梦里,厚厚的高积云压在我身上,好重好重。我透过天花板看到它匍匐在我身上的样子,蠕虫一样,黄酱酱地黏在我身上搅动,怎么也推不开,怎么也洗不干净。它说我好白,好美,我在那一刻是多么痛恨我引以为傲的美丽。它口中的白不是水蜜桃的白里透红,不是泉眼里涌出来的瀑布白,不是大千世界任意一种生机的白,是身下皱乱的床单白,是可以被涂鸦的白墙,是永远用懵懂眼神看世界的犊羊的白,是死掉的白。
好恶习好恶心。对不起对不起。
有人把我唤醒,视野里没有云,没有呕吐物,是干干净净,皱着眉头的季寅生。
他的声音像是劈开高积云的惊雷,“你在做噩梦。”
“我在做噩梦。”我嗫嚅。
季寅生又睡了,我跑去外边泡温泉,在40度的玫瑰汤池里感到无比安心。
第二天上午,我和季寅生用过早餐后在汤池里做了一回,季寅生兴致不高,我问他是不是累了。
他意有所指,“没睡好。”
哈哈,我的错。我沉下身子,把头埋在他腿间,季寅生顺势坐高两个石阶,运着我,享受着我的主动,低低喘息。
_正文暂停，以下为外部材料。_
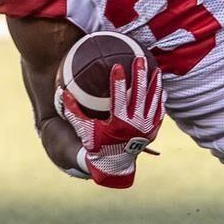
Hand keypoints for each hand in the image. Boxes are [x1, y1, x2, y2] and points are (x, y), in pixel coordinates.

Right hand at [57, 57, 164, 188]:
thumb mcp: (84, 130)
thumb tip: (62, 92)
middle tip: (140, 59)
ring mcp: (147, 126)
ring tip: (155, 68)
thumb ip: (74, 111)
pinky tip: (161, 87)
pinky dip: (160, 98)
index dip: (118, 81)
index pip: (119, 97)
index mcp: (118, 123)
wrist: (115, 164)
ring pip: (153, 100)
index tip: (118, 66)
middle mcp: (135, 123)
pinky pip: (160, 110)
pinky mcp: (154, 129)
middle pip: (140, 94)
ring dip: (155, 83)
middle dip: (140, 75)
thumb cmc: (97, 145)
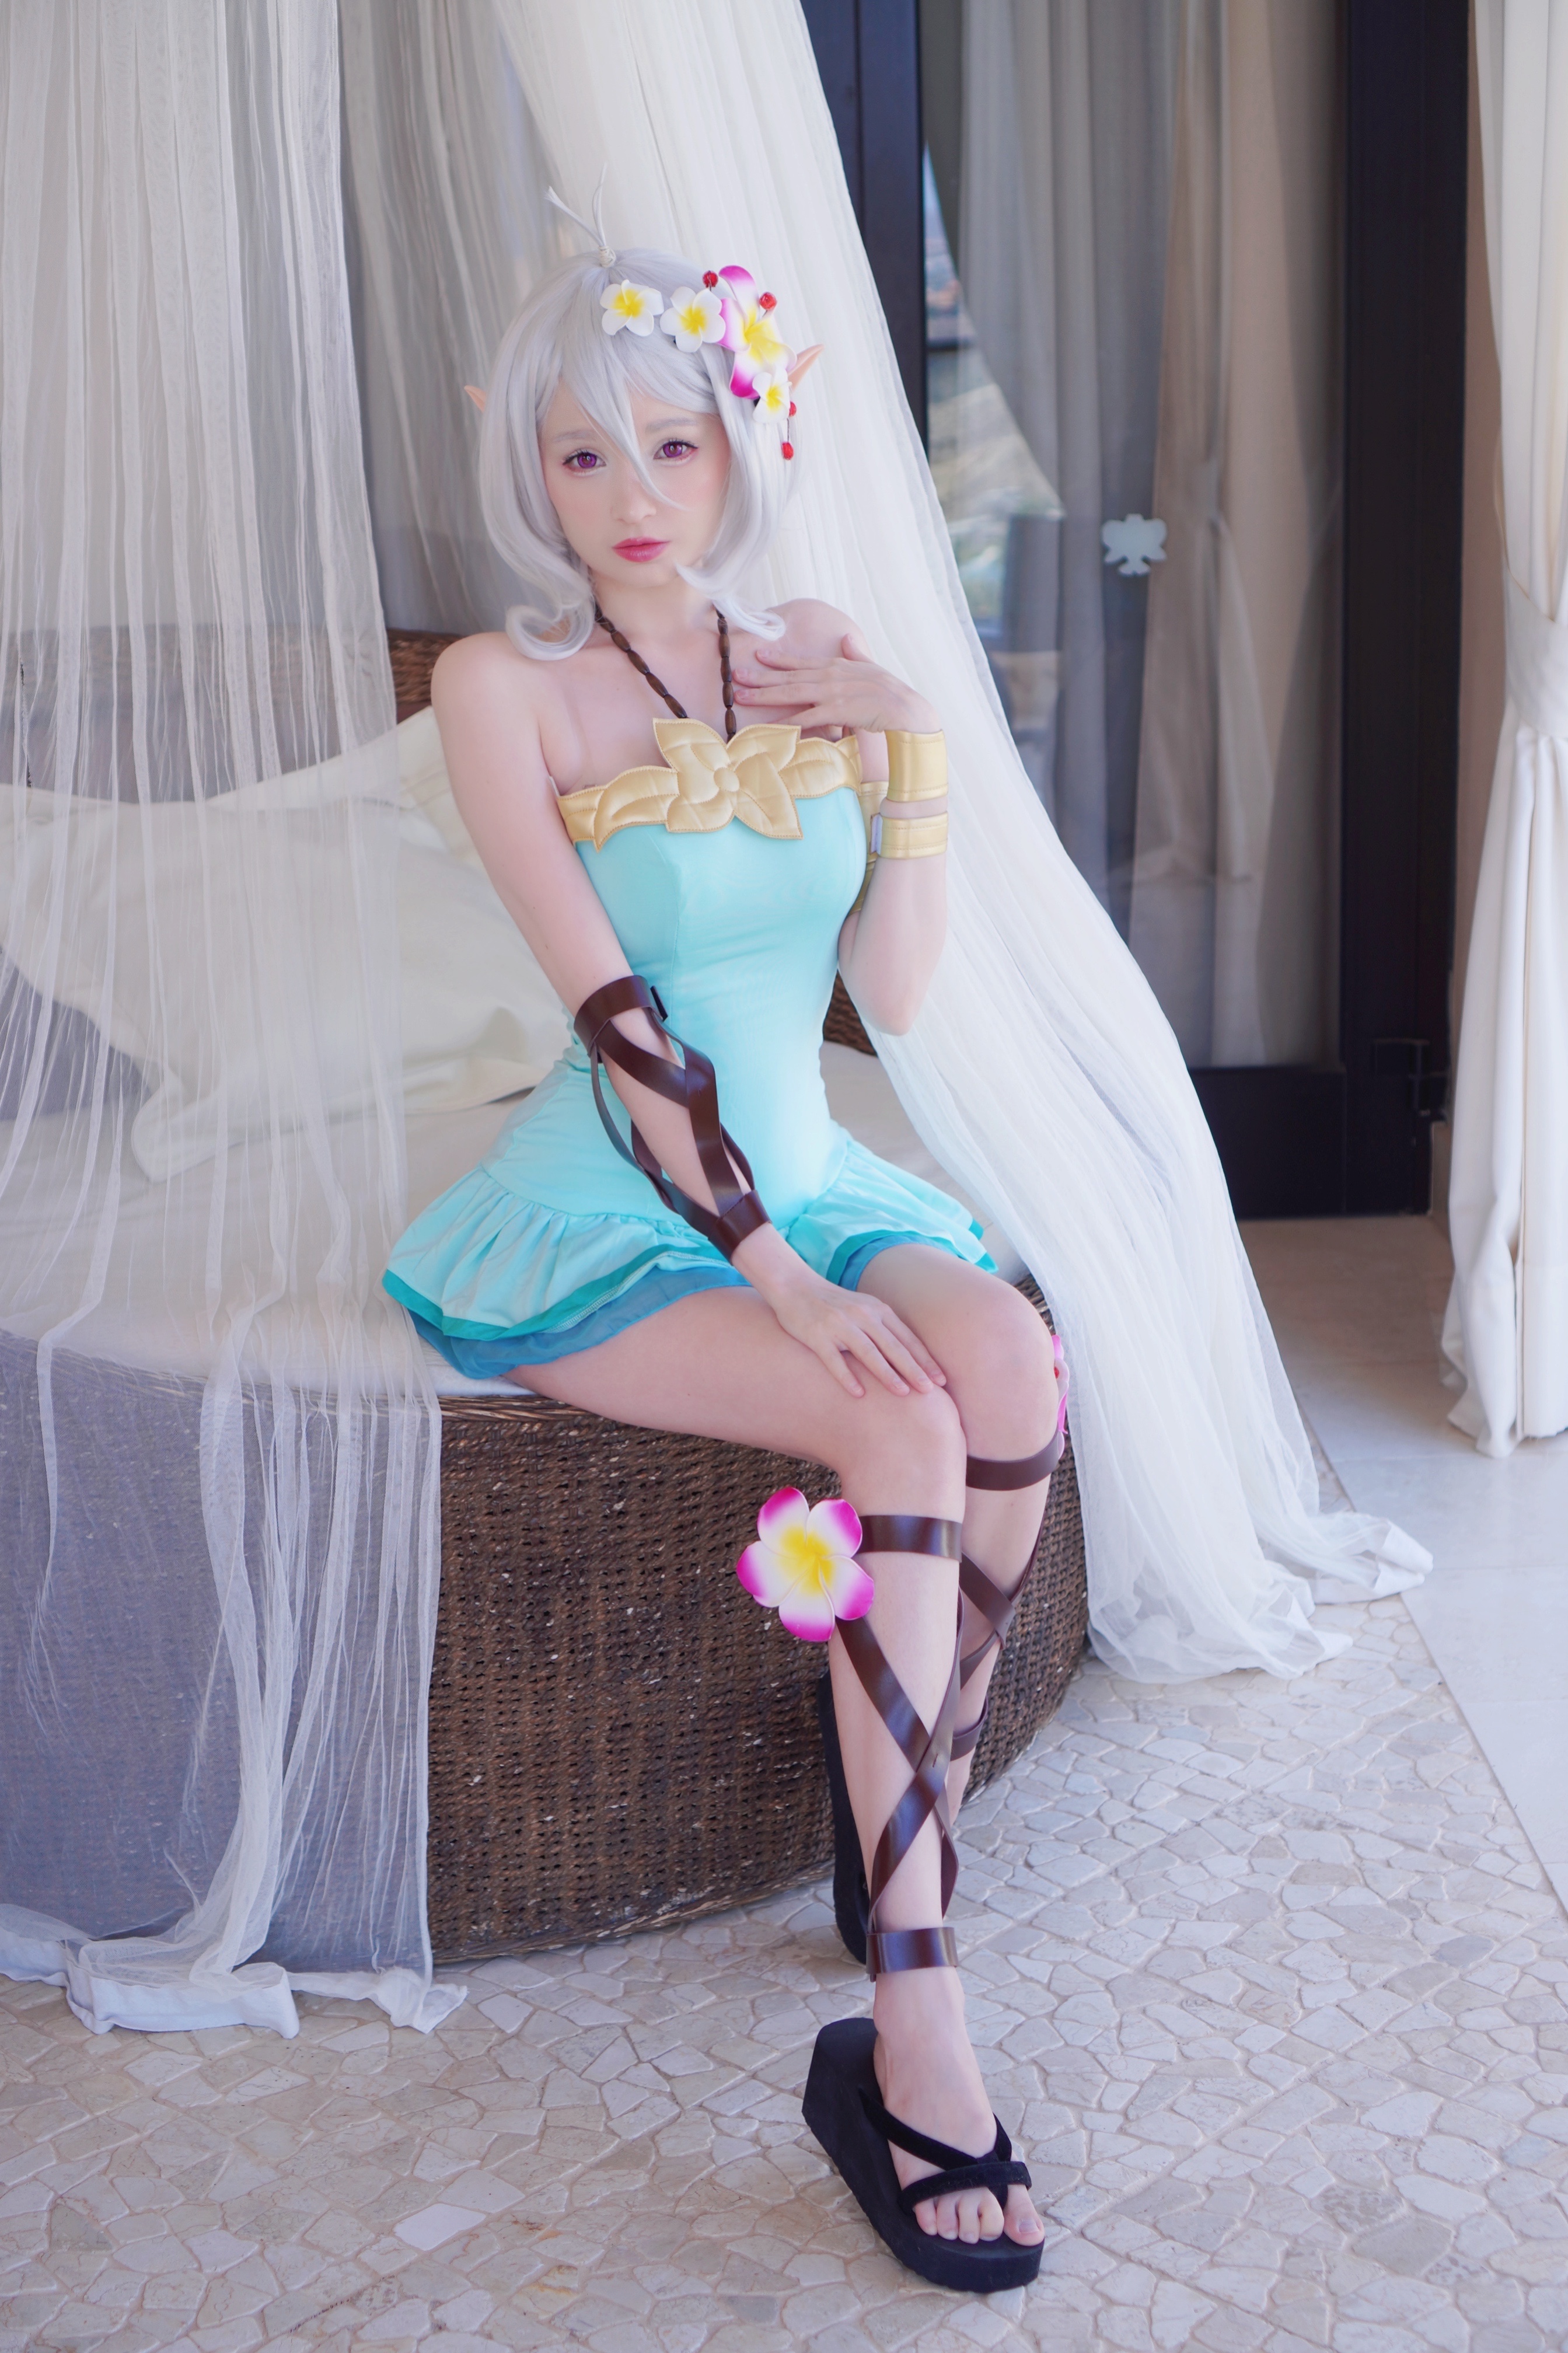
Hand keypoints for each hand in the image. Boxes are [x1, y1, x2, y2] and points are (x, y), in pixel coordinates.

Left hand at [731, 630, 938, 735]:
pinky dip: (785, 723)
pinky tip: (768, 727)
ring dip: (764, 695)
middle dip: (760, 675)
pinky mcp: (835, 711)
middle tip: (735, 675)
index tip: (758, 653)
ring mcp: (831, 693)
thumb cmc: (890, 691)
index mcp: (836, 666)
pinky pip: (805, 719)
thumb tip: (847, 639)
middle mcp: (829, 676)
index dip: (778, 657)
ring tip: (741, 697)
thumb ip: (855, 654)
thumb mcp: (871, 666)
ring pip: (790, 694)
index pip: (801, 661)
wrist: (905, 707)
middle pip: (788, 676)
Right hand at [736, 1232, 945, 1396]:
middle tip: (931, 1391)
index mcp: (877, 1310)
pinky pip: (834, 1359)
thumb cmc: (833, 1304)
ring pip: (869, 1353)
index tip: (941, 1380)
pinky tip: (858, 1394)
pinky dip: (847, 1377)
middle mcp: (862, 1316)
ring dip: (887, 1374)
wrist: (794, 1286)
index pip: (907, 1338)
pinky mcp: (817, 1336)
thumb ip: (883, 1327)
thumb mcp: (863, 1308)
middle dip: (914, 1370)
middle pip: (893, 1347)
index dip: (925, 1359)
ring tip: (903, 1393)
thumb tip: (909, 1356)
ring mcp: (839, 1325)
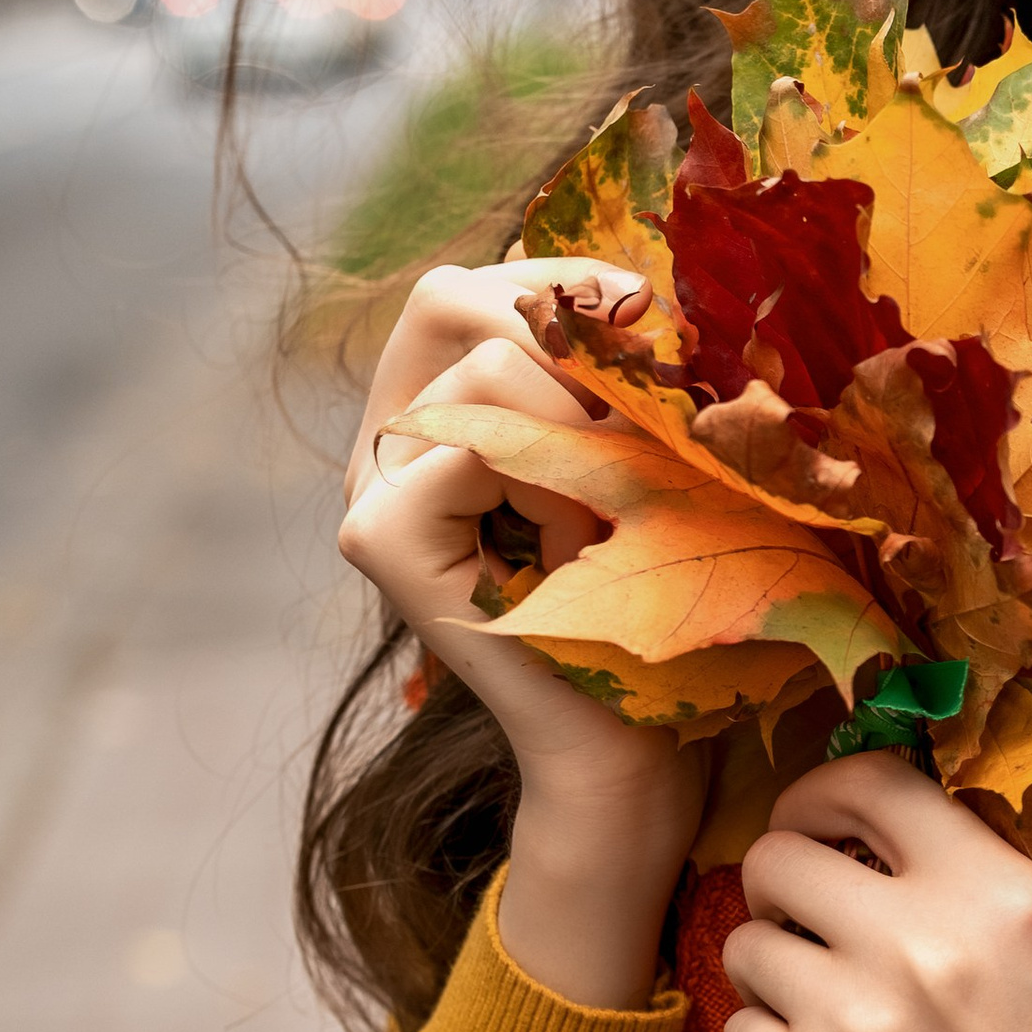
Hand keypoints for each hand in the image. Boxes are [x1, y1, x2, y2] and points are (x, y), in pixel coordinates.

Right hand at [339, 259, 708, 1004]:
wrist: (631, 748)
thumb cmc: (656, 603)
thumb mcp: (644, 458)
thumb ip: (615, 372)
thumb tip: (636, 290)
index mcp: (453, 408)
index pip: (477, 283)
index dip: (567, 283)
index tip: (649, 330)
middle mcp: (399, 438)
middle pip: (455, 297)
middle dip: (566, 339)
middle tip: (632, 426)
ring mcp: (375, 486)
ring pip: (483, 365)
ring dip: (575, 431)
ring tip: (601, 517)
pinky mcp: (378, 536)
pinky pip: (470, 444)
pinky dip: (547, 485)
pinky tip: (571, 550)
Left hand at [722, 758, 1031, 1031]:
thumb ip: (954, 881)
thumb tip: (840, 822)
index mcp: (1000, 895)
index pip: (870, 780)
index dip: (821, 796)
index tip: (816, 828)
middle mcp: (927, 943)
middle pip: (777, 854)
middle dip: (783, 890)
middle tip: (814, 936)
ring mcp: (858, 1023)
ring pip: (746, 942)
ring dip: (775, 976)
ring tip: (838, 1026)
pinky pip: (741, 1029)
从池子里爬出来的时候,我腮帮子酸乏,手指脚趾都泡皱了。
退了房,车子开出去,季寅生找了一家农家乐吃午餐,味道一般,胜在新鲜。
回程路上我问他,“书法老师一直知道我们的关系吗?”
“老陈?也许吧。”
“他也有小朋友吗?”我用了他们的术语。
“老陈未婚。”季寅生语气淡下来,“你对他有兴趣?”
我连忙否认,“好奇而已。我伺候你一个就够够了。”
季寅生笑了笑。
我见他心情不错,话多了起来,“那个黑瘦男人求你干什么?他看起来不像个好人。”
季寅生绕过第一句话,反倒问我,“哪里不像个好人?”
“你有没有看过《人民的名义》?”
季寅生点头。
“他像进阶版的赵德汉。”
“嗯?”
“他们长得有点儿像,但赵德汉是中国反腐反贪电视剧,他是香港警匪片。赵德汉被搜出贪污款痛哭流涕,而他被查处的话,哭的一定是别人。”我压着声音,说得场景再现,惟妙惟肖,苏州弹评也不过如此了。
“你啊…”季寅生轻叹,不知道在叹什么。
季寅生讳莫如深,我也没再问。他并不信任我,我知道。